Icard’s appeal as a speaker has grown over the years, most dramatically since the book’s publication. She recently wrote an essay for the Washington Post, which resulted in speaking requests at schools from Ohio to California and even to Mozambique in Africa.

While she is in the midst of advising others, her two children are now in the throes of adolescence. She says she lives what she teaches. (She admits to getting a little too much into her daughter’s space during Ella’s first week of high school, but she needed details.)

An important lesson: the Botox brow. When a kid tells you something, keep a neutral expression or they’ll think you’re mad at them. Even if you’re furious, think Botox.

‘She wants to help’

Ella Icard agrees her mother practices what she teaches.

She often helps her mom during camps and seminars and thinks it’s good practice for her future. Ella, 14, wants to be a psychologist for children who’ve suffered trauma and life-threatening illnesses.

“I’ve learned from my mom how to treat other people and notice when people are going through a rough time,” Ella said. “My mom is really loyal.
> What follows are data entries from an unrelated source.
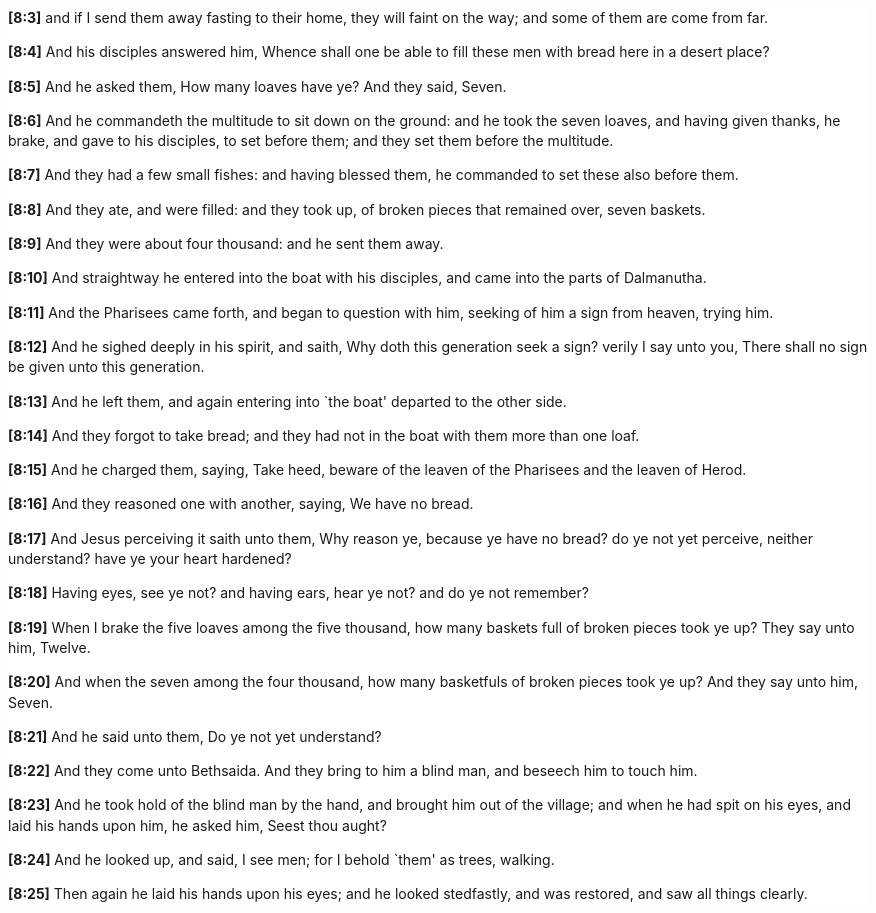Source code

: **[8:3]** and if I send them away fasting to their home, they will faint on the way; and some of them are come from far.

**[8:4]** And his disciples answered him, Whence shall one be able to fill these men with bread here in a desert place?

**[8:5]** And he asked them, How many loaves have ye? And they said, Seven.

**[8:6]** And he commandeth the multitude to sit down on the ground: and he took the seven loaves, and having given thanks, he brake, and gave to his disciples, to set before them; and they set them before the multitude.

**[8:7]** And they had a few small fishes: and having blessed them, he commanded to set these also before them.

**[8:8]** And they ate, and were filled: and they took up, of broken pieces that remained over, seven baskets.

**[8:9]** And they were about four thousand: and he sent them away.

**[8:10]** And straightway he entered into the boat with his disciples, and came into the parts of Dalmanutha.

**[8:11]** And the Pharisees came forth, and began to question with him, seeking of him a sign from heaven, trying him.

**[8:12]** And he sighed deeply in his spirit, and saith, Why doth this generation seek a sign? verily I say unto you, There shall no sign be given unto this generation.

**[8:13]** And he left them, and again entering into \`the boat' departed to the other side.

**[8:14]** And they forgot to take bread; and they had not in the boat with them more than one loaf.

**[8:15]** And he charged them, saying, Take heed, beware of the leaven of the Pharisees and the leaven of Herod.

**[8:16]** And they reasoned one with another, saying, We have no bread.

**[8:17]** And Jesus perceiving it saith unto them, Why reason ye, because ye have no bread? do ye not yet perceive, neither understand? have ye your heart hardened?

**[8:18]** Having eyes, see ye not? and having ears, hear ye not? and do ye not remember?

**[8:19]** When I brake the five loaves among the five thousand, how many baskets full of broken pieces took ye up? They say unto him, Twelve.

**[8:20]** And when the seven among the four thousand, how many basketfuls of broken pieces took ye up? And they say unto him, Seven.

**[8:21]** And he said unto them, Do ye not yet understand?

**[8:22]** And they come unto Bethsaida. And they bring to him a blind man, and beseech him to touch him.

**[8:23]** And he took hold of the blind man by the hand, and brought him out of the village; and when he had spit on his eyes, and laid his hands upon him, he asked him, Seest thou aught?

**[8:24]** And he looked up, and said, I see men; for I behold \`them' as trees, walking.

**[8:25]** Then again he laid his hands upon his eyes; and he looked stedfastly, and was restored, and saw all things clearly.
She sticks with stuff. She’s really compassionate – she really wants to help everybody and do a lot of good.”

Kate Weaver met Icard when her daughter went to Icard’s first camp. Her daughter is now in college, and Weaver considers Icard a close friend.

“I can remember when she was very uncomfortable speaking in public,” said Weaver, who’s a professional photographer in Charlotte. “She has come so far. Building confidence was something she really had to develop.”

“She’s compelled by what happened to her and what is happening to our kids … she can’t help but do this. It makes her really happy.”